§ Source material

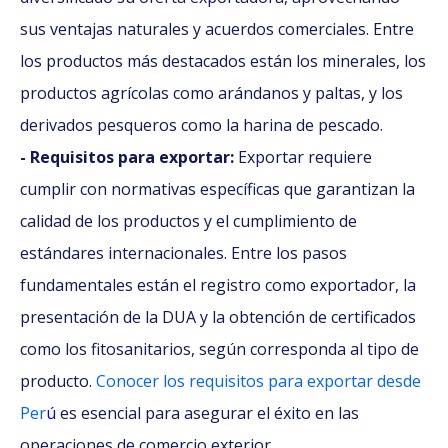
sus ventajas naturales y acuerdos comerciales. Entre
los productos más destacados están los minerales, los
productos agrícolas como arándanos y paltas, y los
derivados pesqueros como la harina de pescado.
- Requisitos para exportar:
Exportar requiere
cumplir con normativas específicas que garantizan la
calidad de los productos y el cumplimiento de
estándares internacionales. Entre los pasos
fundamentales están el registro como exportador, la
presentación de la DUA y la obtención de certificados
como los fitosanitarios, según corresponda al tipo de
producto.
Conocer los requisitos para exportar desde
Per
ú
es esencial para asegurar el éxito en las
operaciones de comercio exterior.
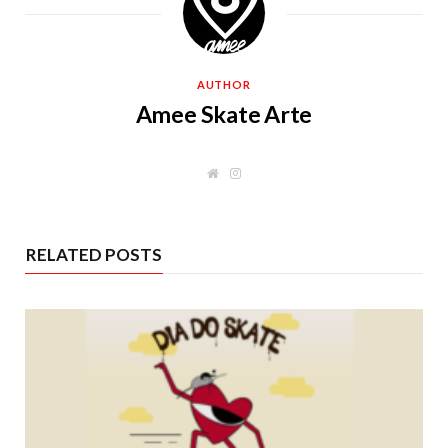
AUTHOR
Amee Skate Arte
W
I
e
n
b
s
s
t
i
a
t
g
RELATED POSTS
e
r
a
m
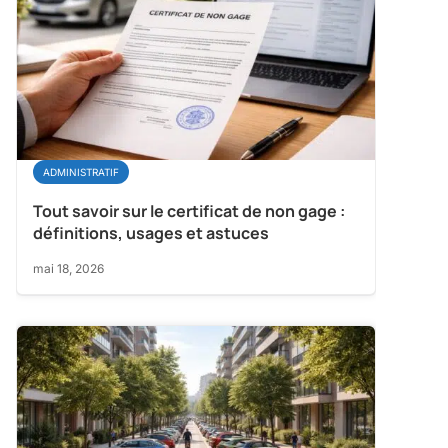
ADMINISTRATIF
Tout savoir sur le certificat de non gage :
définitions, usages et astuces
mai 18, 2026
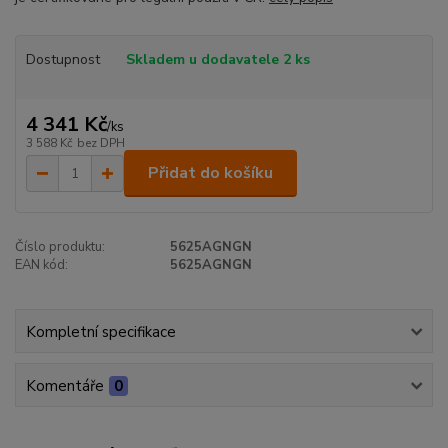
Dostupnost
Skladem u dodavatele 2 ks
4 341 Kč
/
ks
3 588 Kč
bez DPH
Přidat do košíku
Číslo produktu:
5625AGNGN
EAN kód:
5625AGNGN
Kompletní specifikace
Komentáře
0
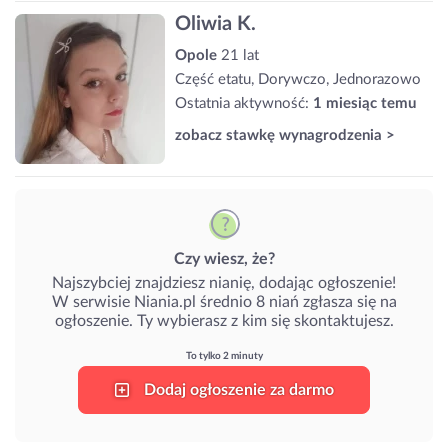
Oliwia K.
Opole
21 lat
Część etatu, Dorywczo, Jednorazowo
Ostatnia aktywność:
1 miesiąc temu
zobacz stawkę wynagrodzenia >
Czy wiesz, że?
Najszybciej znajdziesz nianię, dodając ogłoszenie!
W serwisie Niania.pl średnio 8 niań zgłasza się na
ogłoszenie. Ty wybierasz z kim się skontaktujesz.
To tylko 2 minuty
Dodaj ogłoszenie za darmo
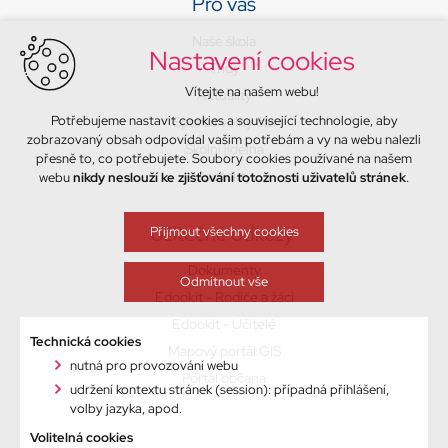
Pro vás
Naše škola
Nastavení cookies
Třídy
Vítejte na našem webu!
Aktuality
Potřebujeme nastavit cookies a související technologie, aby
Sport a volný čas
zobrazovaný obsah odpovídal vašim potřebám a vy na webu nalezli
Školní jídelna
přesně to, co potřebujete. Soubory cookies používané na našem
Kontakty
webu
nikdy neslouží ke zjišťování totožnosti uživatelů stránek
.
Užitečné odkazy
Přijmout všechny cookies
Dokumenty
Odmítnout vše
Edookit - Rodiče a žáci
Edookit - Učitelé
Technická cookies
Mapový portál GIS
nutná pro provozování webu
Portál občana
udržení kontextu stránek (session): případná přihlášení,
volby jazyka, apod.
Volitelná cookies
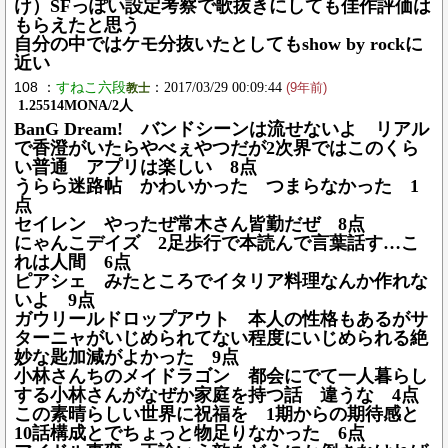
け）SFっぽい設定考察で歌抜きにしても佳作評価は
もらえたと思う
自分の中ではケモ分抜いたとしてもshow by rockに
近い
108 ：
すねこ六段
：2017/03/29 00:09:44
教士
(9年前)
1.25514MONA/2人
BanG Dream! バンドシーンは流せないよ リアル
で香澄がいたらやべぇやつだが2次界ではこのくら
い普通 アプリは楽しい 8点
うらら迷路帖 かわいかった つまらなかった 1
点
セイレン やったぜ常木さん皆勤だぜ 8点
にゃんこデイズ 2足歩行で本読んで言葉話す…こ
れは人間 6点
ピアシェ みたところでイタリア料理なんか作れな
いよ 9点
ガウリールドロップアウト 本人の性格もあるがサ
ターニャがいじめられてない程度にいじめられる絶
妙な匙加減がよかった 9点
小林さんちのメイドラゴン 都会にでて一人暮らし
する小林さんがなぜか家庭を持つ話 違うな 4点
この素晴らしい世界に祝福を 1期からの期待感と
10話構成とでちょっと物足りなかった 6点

§ Exercise prompt
Extract the text read from every one of the items above, reproducing each line without alteration and leaving out the pictures.

§ Task result
sus ventajas naturales y acuerdos comerciales. Entre
los productos más destacados están los minerales, los
productos agrícolas como arándanos y paltas, y los
derivados pesqueros como la harina de pescado.
- Requisitos para exportar:
Exportar requiere
cumplir con normativas específicas que garantizan la
calidad de los productos y el cumplimiento de
estándares internacionales. Entre los pasos
fundamentales están el registro como exportador, la
presentación de la DUA y la obtención de certificados
como los fitosanitarios, según corresponda al tipo de
producto.
Conocer los requisitos para exportar desde
Per
ú
es esencial para asegurar el éxito en las
operaciones de comercio exterior.
AUTHOR
Amee Skate Arte
W
I
e
n
b
s
s
t
i
a
t
g
RELATED POSTS
e
r
a
m
ADMINISTRATIF
Tout savoir sur le certificat de non gage :
définitions, usages et astuces
mai 18, 2026
Dostupnost
Skladem u dodavatele 2 ks
4 341 Kč
/
ks
3 588 Kč
bez DPH
Přidat do košíku
Číslo produktu:
5625AGNGN
EAN kód:
5625AGNGN
Kompletní specifikace
Komentáře
0
Oliwia K.
Opole
21 lat
Część etatu, Dorywczo, Jednorazowo
Ostatnia aktywność:
1 miesiąc temu
zobacz stawkę wynagrodzenia >
Czy wiesz, że?
Najszybciej znajdziesz nianię, dodając ogłoszenie!
W serwisie Niania.pl średnio 8 niań zgłasza się na
ogłoszenie. Ty wybierasz z kim się skontaktujesz.
To tylko 2 minuty
Dodaj ogłoszenie za darmo
Pro vás
Naše škola
Nastavení cookies
Třídy
Vítejte na našem webu!
Aktuality
Potřebujeme nastavit cookies a související technologie, aby
Sport a volný čas
zobrazovaný obsah odpovídal vašim potřebám a vy na webu nalezli
Školní jídelna
přesně to, co potřebujete. Soubory cookies používané na našem
Kontakty
webu
nikdy neslouží ke zjišťování totožnosti uživatelů stránek
.
Užitečné odkazy
Přijmout všechny cookies
Dokumenty
Odmítnout vše
Edookit - Rodiče a žáci
Edookit - Učitelé
Technická cookies
Mapový portál GIS
nutná pro provozování webu
Portál občana
udržení kontextu stránek (session): případná přihlášení,
volby jazyka, apod.
Volitelná cookies
け）SFっぽい設定考察で歌抜きにしても佳作評価は
もらえたと思う
自分の中ではケモ分抜いたとしてもshow by rockに
近い
108 ：
すねこ六段
：2017/03/29 00:09:44
教士
(9年前)
1.25514MONA/2人
BanG Dream! バンドシーンは流せないよ リアル
で香澄がいたらやべぇやつだが2次界ではこのくら
い普通 アプリは楽しい 8点
うらら迷路帖 かわいかった つまらなかった 1
点
セイレン やったぜ常木さん皆勤だぜ 8点
にゃんこデイズ 2足歩行で本読んで言葉話す…こ
れは人間 6点
ピアシェ みたところでイタリア料理なんか作れな
いよ 9点
ガウリールドロップアウト 本人の性格もあるがサ
ターニャがいじめられてない程度にいじめられる絶
妙な匙加減がよかった 9点
小林さんちのメイドラゴン 都会にでて一人暮らし
する小林さんがなぜか家庭を持つ話 違うな 4点
この素晴らしい世界に祝福を 1期からの期待感と
10話構成とでちょっと物足りなかった 6点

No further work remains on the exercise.